The foiled Telegram blackout

April 5, 2024

These weeks we are witnessing the entanglement generated by an order of the Audiencia Nacional (Spanish National High Court) that sought to execute as a precautionary measure the blocking of the TELEGRAM messaging network, as a result of the complaint made by the communication groups MEDIASET, ATRESMEDIA and MOVISTAR PLUS for a crime of continuous infringement of intellectual property rights and that several account holders of the platform are allegedly engaging in disclosing protected content. 

We must bear in mind that in this type of conduct in the Internet environment TELEGRAM has, like any other similar platform or access service providers (the so-called ISPs), in principle and apart from more complex considerations, the status of a mere intermediary in the conduct, but the law does not consider it to be the direct executor of the same (art. 4.1 Regulation 2022/2065 of the Single Market for Digital Services). Therefore, their involvement in this type of process is necessarily instrumental, because they are in the best technical position to prevent the behaviours described by their users.  

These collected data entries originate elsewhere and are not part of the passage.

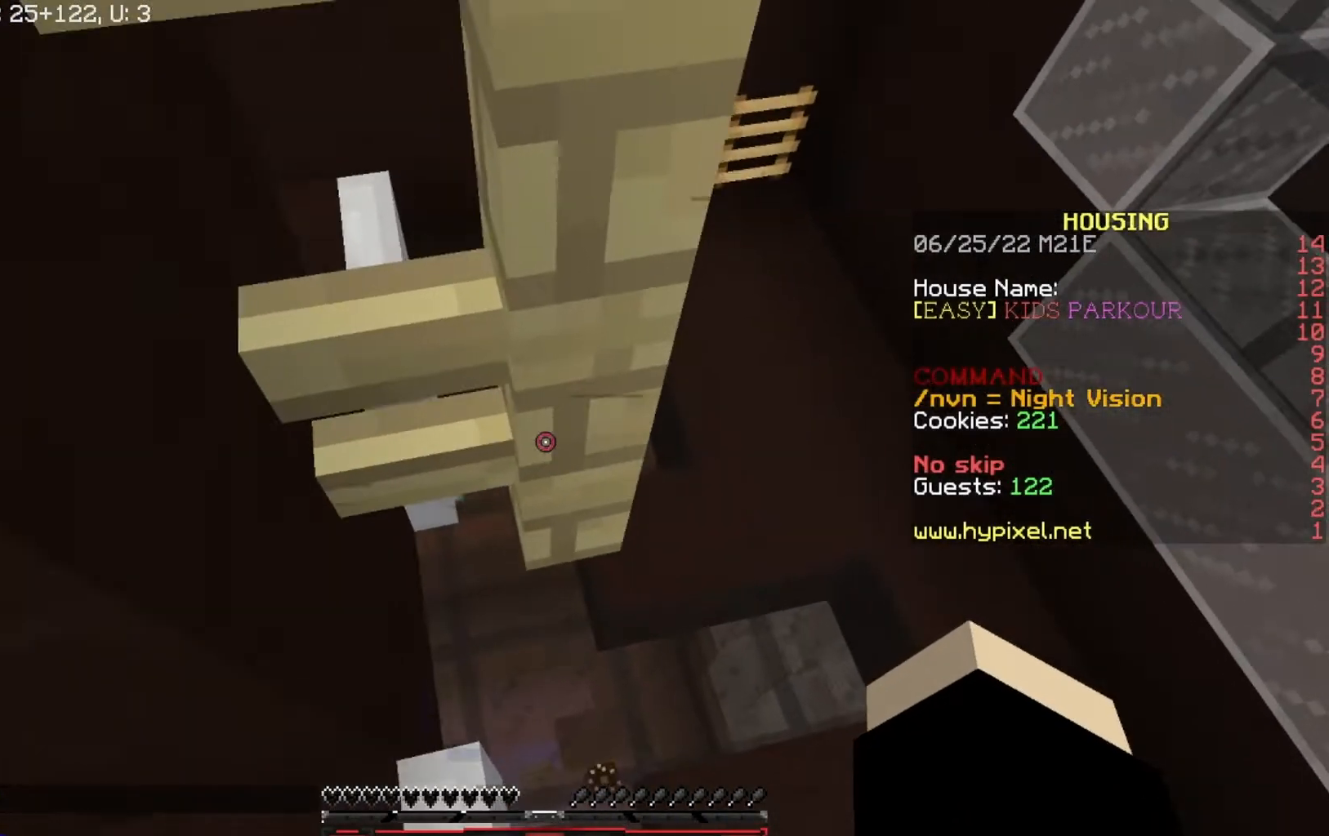
{"keys": ["s"], "events": [[100, "s", "down"], [133, "a", "up"]]}
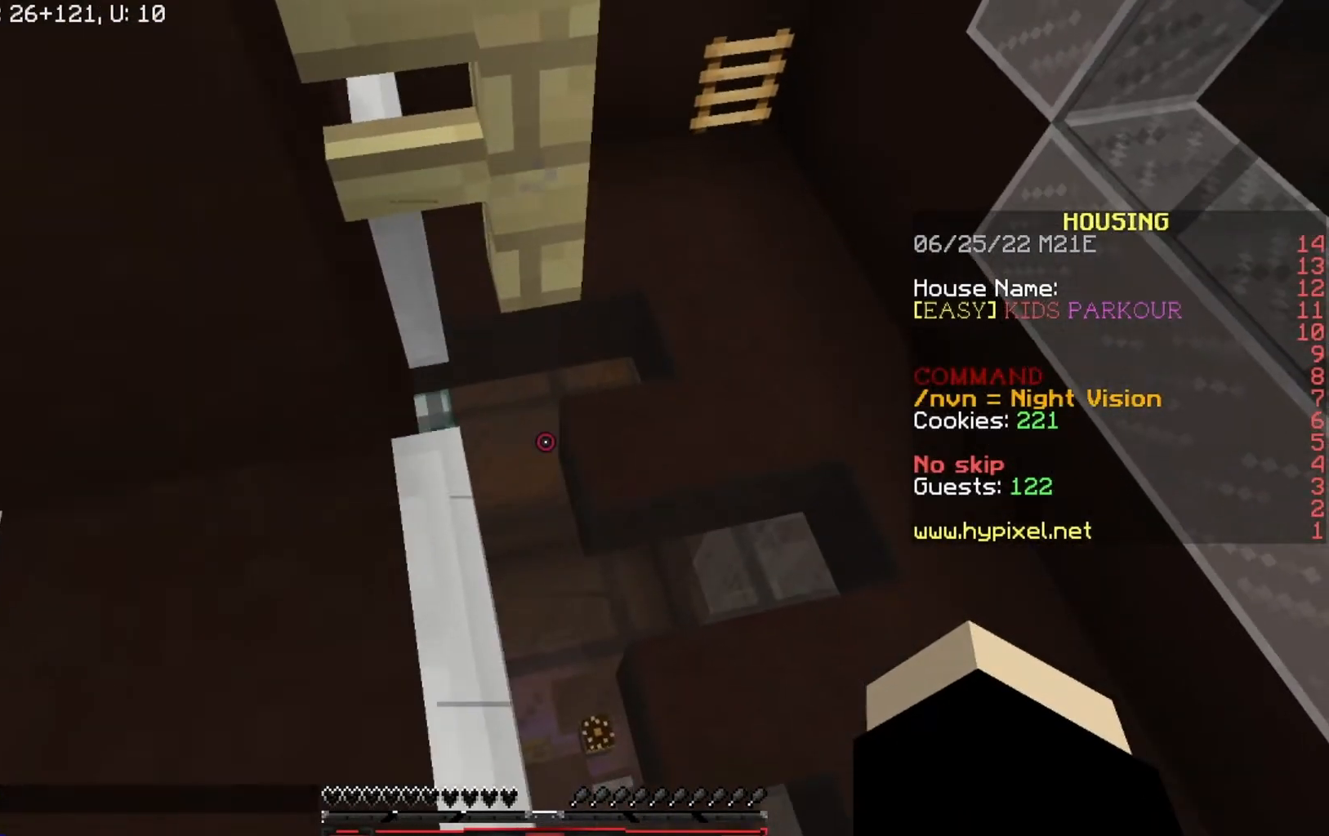
{"keys": ["a", "s"], "events": [[34, "a", "down"]]}
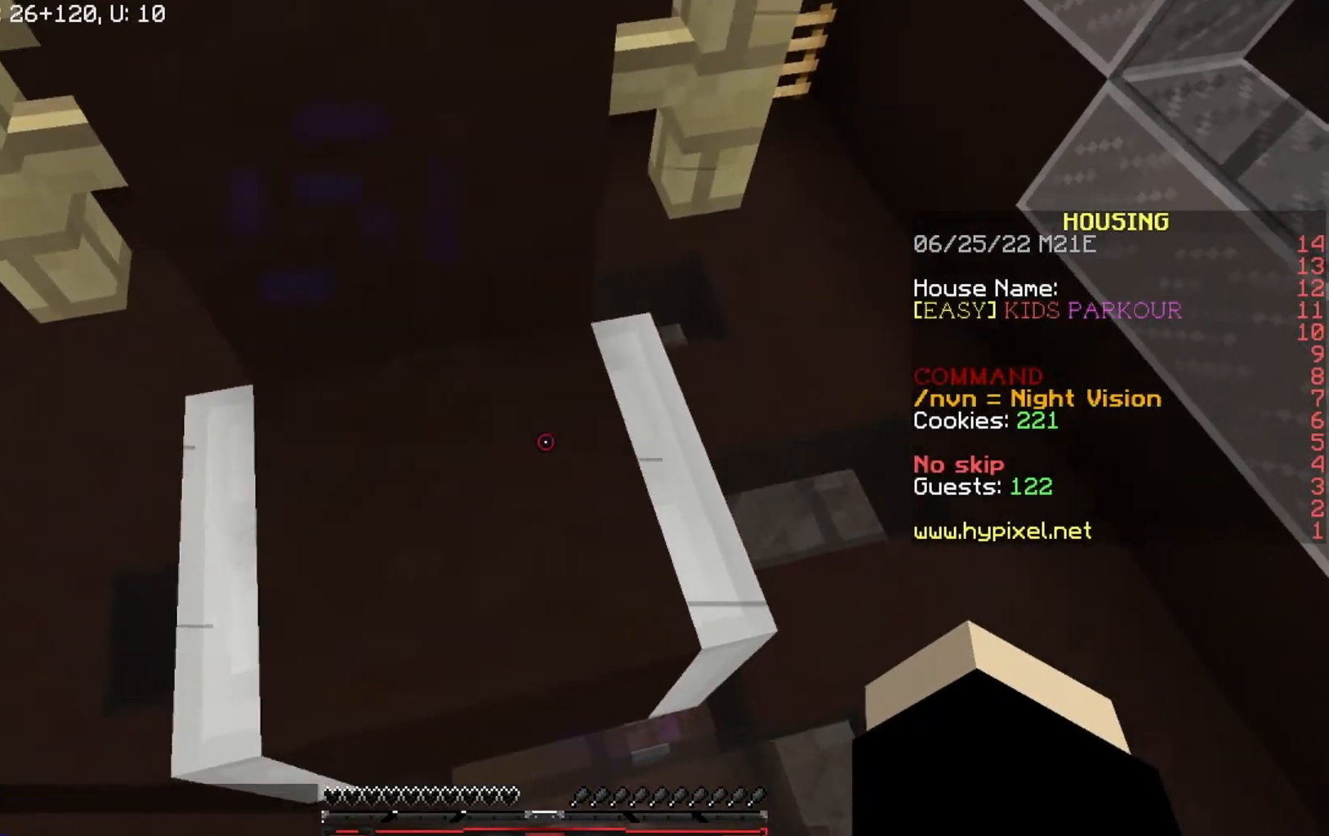
{"keys": [], "events": [[67, "a", "up"], [67, "s", "up"]]}
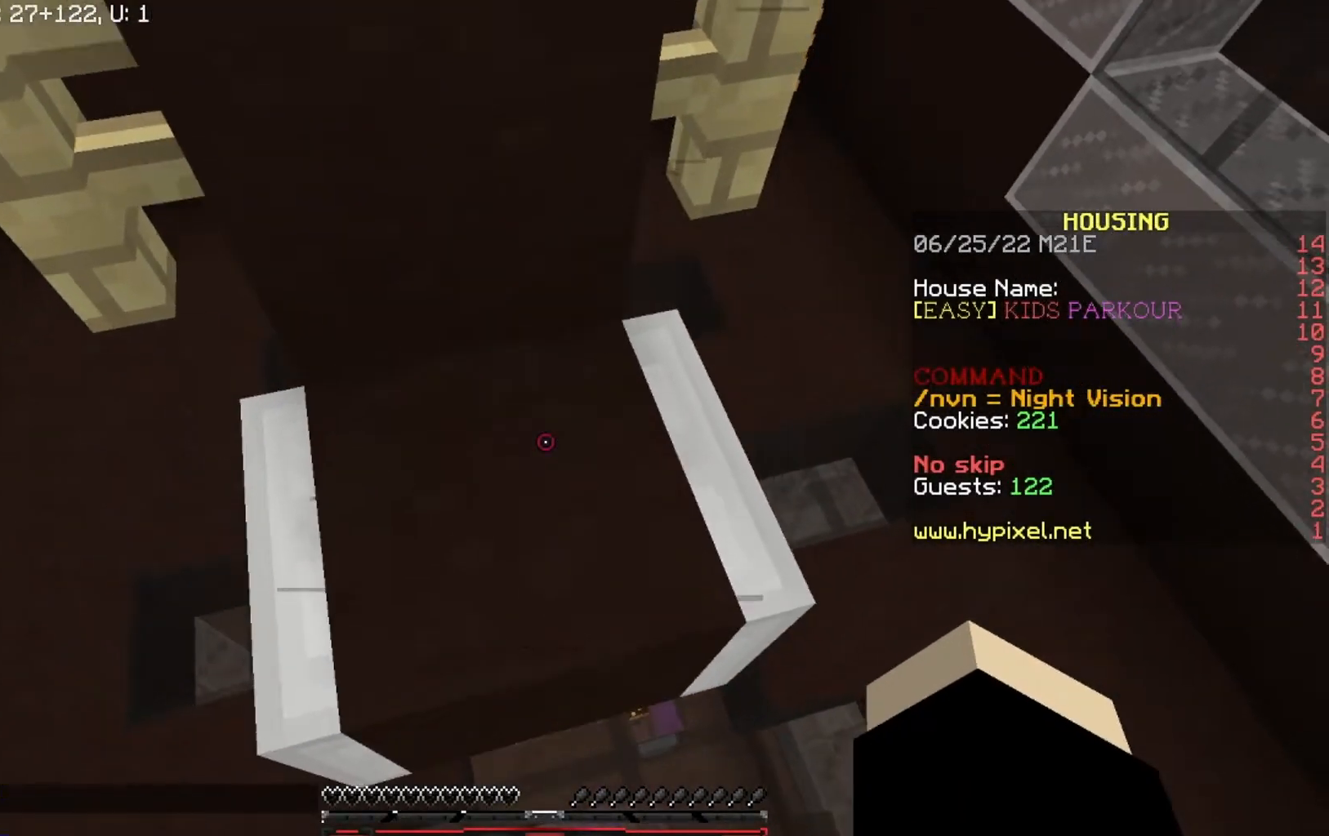
{"keys": ["d", "w"], "events": [[233, "w", "down"], [300, "d", "down"]]}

Thus, the precautionary protection under Article 13.2 of the LECRIM that the Audiencia Nacional sought the temporary removal of the unlawful content, in order to avoid greater harm or damage that would be impossible to repair for the rightholders while the main proceedings were underway. As this measure had not been implemented “at source”, due to the inattention of the rogatory commission sent to the Virgin Islands for the platform to provide the data of the users ultimately responsible for these practices, the judicial body has tried to reformulate the approach and act “at destination”, where the impact of the infringement occurs.   issuing an injunction to the access providers in Spanish territory to block the platform. 

This option of acting against intermediaries has been presented in the media as an abuse or disproportion, but it must be said that this route has been provided for in our legislation for some time now, specifically since  Directive  201/29/EC on the Information Society (INFOSOC) was transposed into the Intellectual Property Law in 2006:   

art. 138 TRLPI (…) Both the specific injunctions referred to in Article 139(1)(h) and the precautionary measures provided for in Article 141(6) may also be sought, where appropriate, against intermediaries whose services are used by a third party to infringe intellectual property rights recognized in this Law, even if the acts of such intermediaries do not in themselves constitute an infringement (…) 

It is an option that is not only limited to the judicial sphere, but since 2011 it has also been possible to request it administratively, before the Intellectual Property Commission, a body attached to the Ministry of Culture and Sports, although the latter acts with a certain control of violation of fundamental rights and enforcement by the National Court itself.  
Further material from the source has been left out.